Notice what's missing: guardrail checks (those are enforced server-side, so they still happen, but you don't see them directly). What's present: explicit loop structure, direct SDK calls.

Manifest

# codeboltagent.yaml
name: my-raw-agent
version: 0.1.0
framework: false # key difference
entrypoint: dist/index.js
runtime: node
default_model: claude-sonnet-4-6

framework: false tells the server not to wrap your handler — it just spawns your entrypoint as a process with environment variables (including RUN_ID), and waits for it to connect via the client SDK.

Dependencies

You need @codebolt/codeboltjs and nothing else (from the SDK side):

{
"dependencies": {
"@codebolt/codeboltjs": "^1.0.0"
}
}

You still run npm install before the first run.

Build step

Unlike level 1, the server won't auto-transpile your code. You need to build it yourself:

{
"scripts": {
"build": "tsc"
}
}

And point the manifest's entrypoint at the compiled output.

Testing

Standard Node testing. Use your normal test framework with mocks.

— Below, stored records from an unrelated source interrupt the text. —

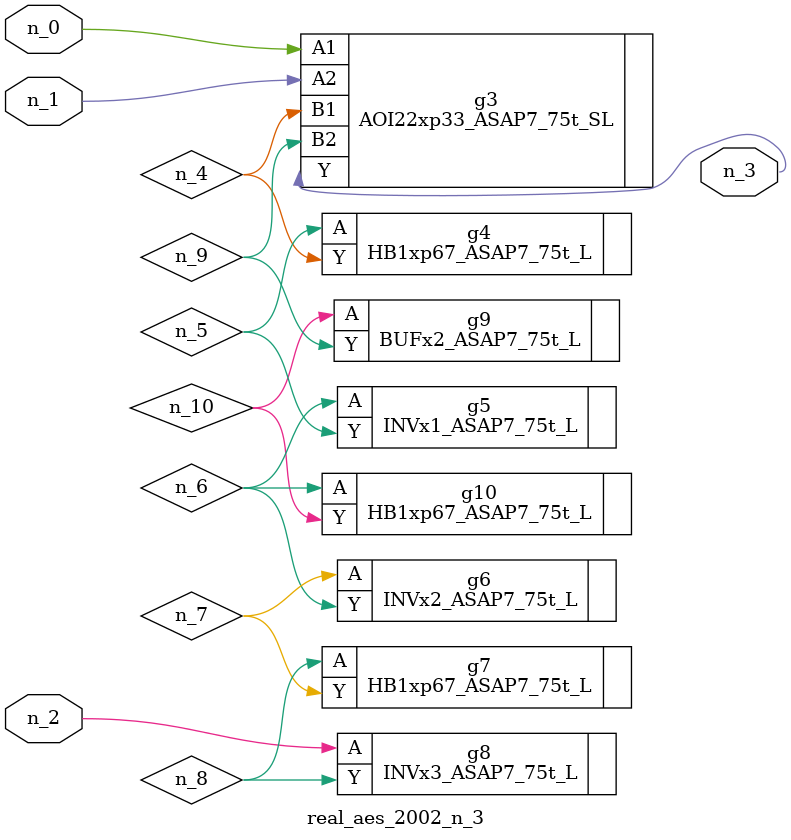
<source format=v>
module real_aes_2002_n_3 (n_0, n_2, n_1, n_3);
input n_0;
input n_2;
input n_1;
output n_3;
wire n_4;
wire n_5;
wire n_7;
wire n_9;
wire n_6;
wire n_8;
wire n_10;
AOI22xp33_ASAP7_75t_SL g3 ( .A1(n_0), .A2(n_1), .B1(n_4), .B2(n_9), .Y(n_3) );
INVx3_ASAP7_75t_L g8 ( .A(n_2), .Y(n_8) );
HB1xp67_ASAP7_75t_L g4 ( .A(n_5), .Y(n_4) );
INVx1_ASAP7_75t_L g5 ( .A(n_6), .Y(n_5) );
HB1xp67_ASAP7_75t_L g10 ( .A(n_6), .Y(n_10) );
INVx2_ASAP7_75t_L g6 ( .A(n_7), .Y(n_6) );
HB1xp67_ASAP7_75t_L g7 ( .A(n_8), .Y(n_7) );
BUFx2_ASAP7_75t_L g9 ( .A(n_10), .Y(n_9) );
endmodule
</source>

Note: MockTransport and a codeboltjs/testing subpath export do not exist in @codebolt/codeboltjs. For unit testing, mock the codebolt singleton's methods directly using your test framework's mocking capabilities:

// Example: mocking with jest
jest.mock('@codebolt/codeboltjs', () => ({
default: {
llm: { chat: jest.fn().mockResolvedValue({ content: 'fake response' }) },
mcp: { call: jest.fn().mockResolvedValue({ content: 'fake tool result' }) },
fs: { readFile: jest.fn().mockResolvedValue({ content: 'file contents' }) },
connect: jest.fn().mockResolvedValue(undefined),
disconnect: jest.fn().mockResolvedValue(undefined),
},
}));

When to go to level 3

If you need to write your agent in Go, Rust, Python, or anything that isn't JavaScript. Level 2 is JS-only. Level 3 speaks the wire protocol directly and works in any language.